Example: We're at the airport, and we come upon a door with a big stop sign on it. Sasha looks up at it cheerily: "S-T-O-P means stop!" she says. She also knows that the letters s, h, and a are instrumental in her name, but gets confused about the order and when to stop: sahssahasasa, she types.

She's also learned how to draw a mean S, though mostly other letters escape her. I'm not really sure how to guide her from here into full-fledged reading, that blessed milestone I so look forward to. Any suggestions? Do we need to press the point on the sounding-out bit, or can we just teach her to spell a bunch of things with the idea that she'll probably start to get it on her own?
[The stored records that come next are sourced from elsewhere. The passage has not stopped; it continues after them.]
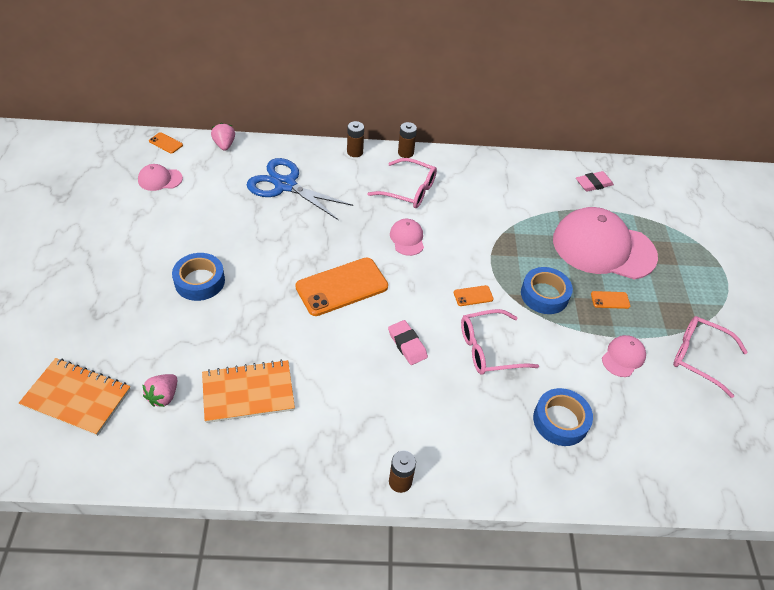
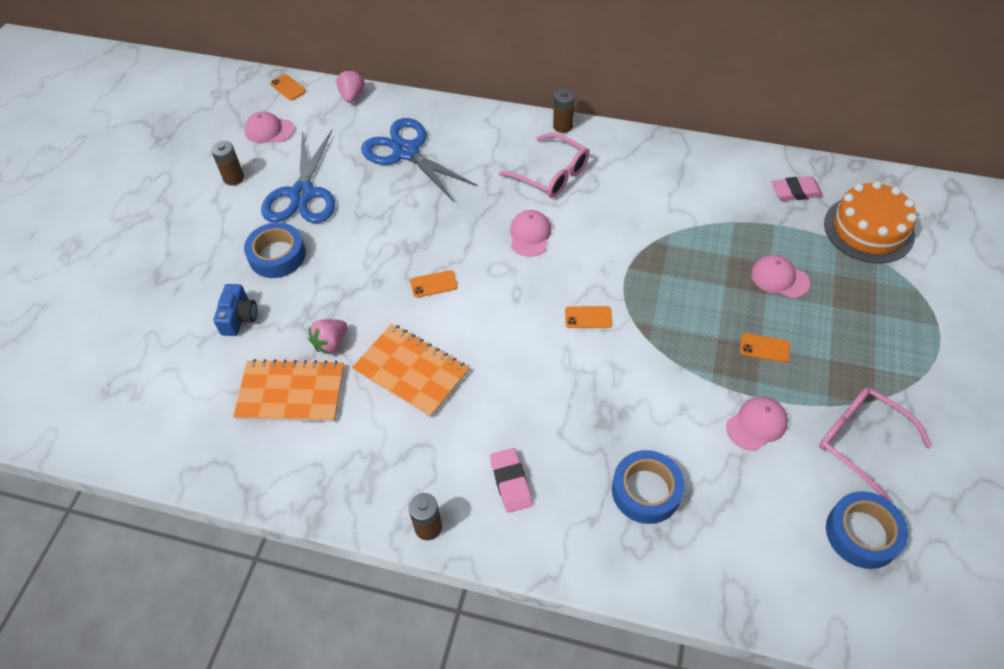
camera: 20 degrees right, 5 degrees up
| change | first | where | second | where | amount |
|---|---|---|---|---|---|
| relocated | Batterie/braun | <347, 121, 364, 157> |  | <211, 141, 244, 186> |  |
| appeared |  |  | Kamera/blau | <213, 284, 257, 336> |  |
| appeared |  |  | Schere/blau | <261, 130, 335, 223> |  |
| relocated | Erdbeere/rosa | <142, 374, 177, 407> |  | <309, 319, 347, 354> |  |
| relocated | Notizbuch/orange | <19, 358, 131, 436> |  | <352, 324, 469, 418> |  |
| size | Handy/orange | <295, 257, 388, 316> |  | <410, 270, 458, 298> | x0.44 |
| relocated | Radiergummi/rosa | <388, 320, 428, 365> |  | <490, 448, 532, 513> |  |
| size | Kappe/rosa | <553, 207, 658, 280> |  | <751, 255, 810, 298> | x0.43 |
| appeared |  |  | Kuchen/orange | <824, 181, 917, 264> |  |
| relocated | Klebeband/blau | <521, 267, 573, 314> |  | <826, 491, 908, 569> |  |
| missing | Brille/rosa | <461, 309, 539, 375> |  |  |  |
Posted by andrea at September 6, 2005 10:38 PM
Comments

You were reading at 4, and I expect Sasha to be reading early as well. I'd give it 3 more months at most. If she is still developing into a complete sight-reader then-recognizing words but not trying to sound them out- I'd be buying "Hooked on Phonics." Children tend to be very resistant to phonics once they can sight-read. And, of course, phonics is crucial. Jeremy taught you to read, but you already had the phonics basis. Sasha is learning to read, but trying to skip the phonics step. I have heard that "Hooked on Phonics" is actually fun enough that kids enjoy it, but it's only hearsay.
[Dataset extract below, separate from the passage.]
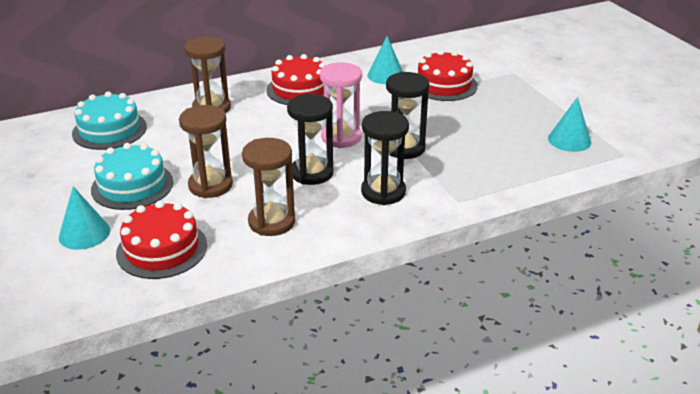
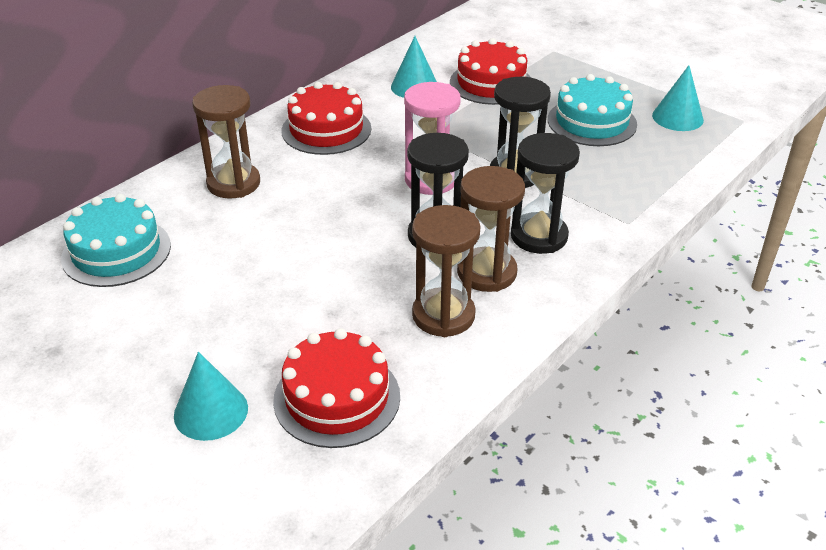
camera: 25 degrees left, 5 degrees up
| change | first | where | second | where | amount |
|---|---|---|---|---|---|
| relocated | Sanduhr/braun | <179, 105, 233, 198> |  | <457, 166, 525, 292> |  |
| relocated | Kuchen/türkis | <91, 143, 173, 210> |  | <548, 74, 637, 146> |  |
Posted by: rhiamom on September 7, 2005 10:13 AM

Learning is best done in the manner and in the time of the learner's choosing so long as correct things are being learned. To force other methods and schedules is to make it work that might end up being resented. Better to support Sasha toward right learning than to direct her with popular methods. Help steer her on her own course, especially while she shows interest and motivation -- this will be the fastest, most fun, and most meaningful to all concerned.
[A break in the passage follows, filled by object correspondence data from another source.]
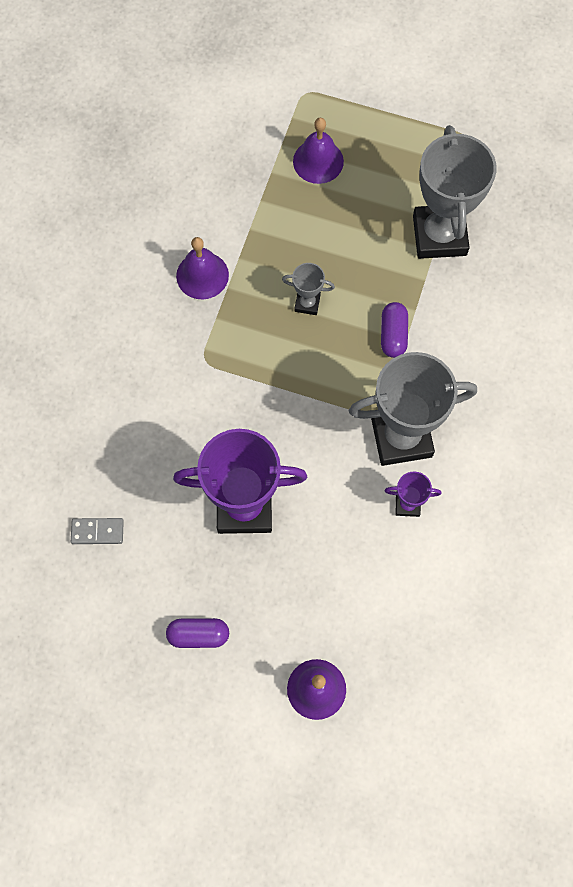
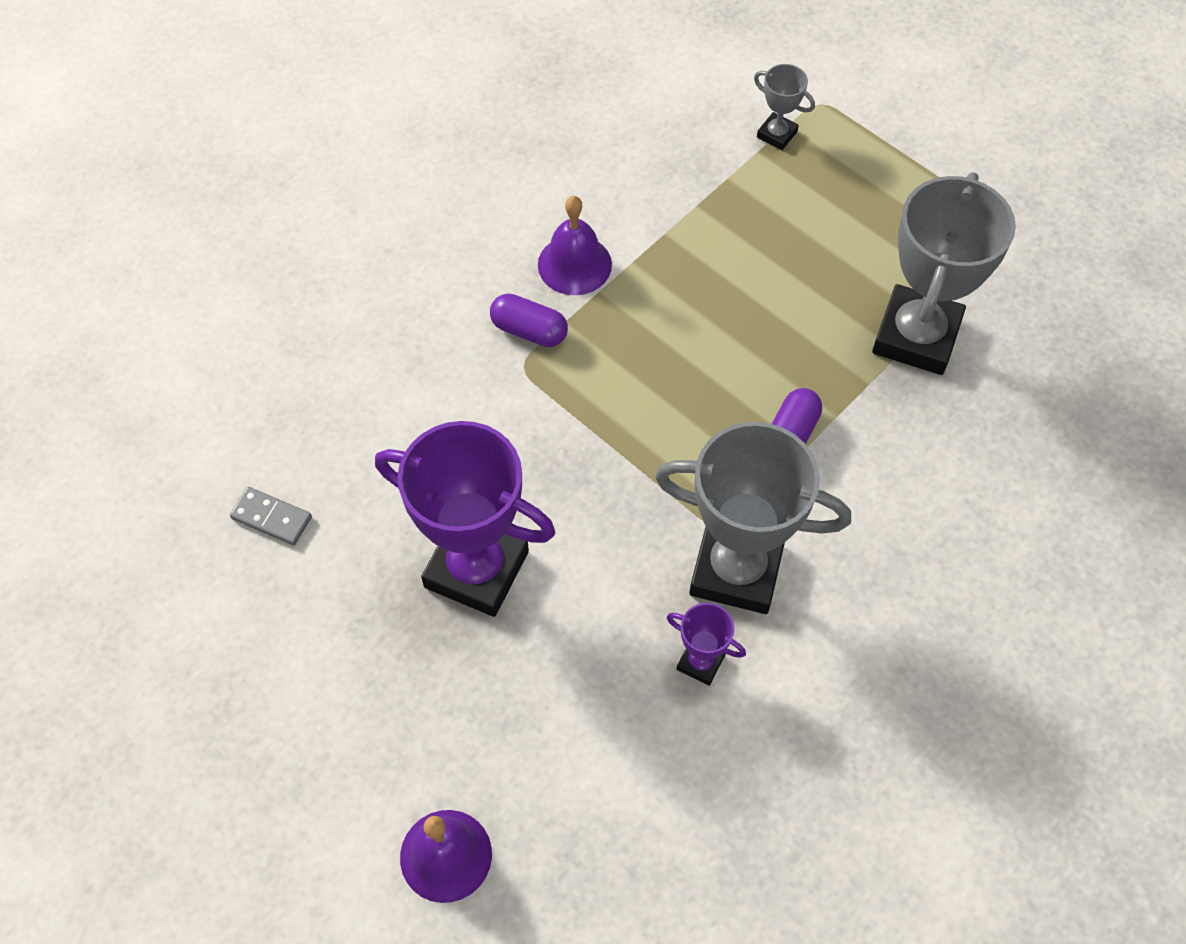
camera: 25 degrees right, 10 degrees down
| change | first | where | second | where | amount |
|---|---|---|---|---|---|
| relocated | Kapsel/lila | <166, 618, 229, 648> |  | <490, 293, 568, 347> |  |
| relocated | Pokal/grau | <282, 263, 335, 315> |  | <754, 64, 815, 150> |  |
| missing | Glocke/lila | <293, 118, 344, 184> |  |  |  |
One caveat. People are severely limited by what they have thoroughly mastered. Making getting things consistently perfect fun and rewarding without being stressful will have tremendous impact and in the long run greatly accelerate learning. Complete mastery of something can feel very good.

Posted by: Jim Gramze on September 9, 2005 10:47 AM

"Sight Reading vs. Phonics" can be reduced to "Thoery vs Example" in my view. At my university, there was a huge debate among math professors and students which was best: Teach students to derive the formula so they understand how they're solving the problem (Thoery) or just give them the formula and hope they're smart enough to plug the right numbers into the variables (Example).

Some students did well with the first approach, some did better with the second. Not being a good memorizer, I liked being able to derive the formula in case I had forgotten it.

To me, sounding out is the theory approach. Sure, you can teach kids how to sight read words that appear frequently but what happens when they encounter a word they've never seen before? Will they always have a dictionary in hand to tell them what it sounds like?

I've been teaching Chrisanne the sounds that letters make just like I taught her the sounds that the animals and other things make. Hopefully, making it a game will give her that knowledge whether or not it helps her read.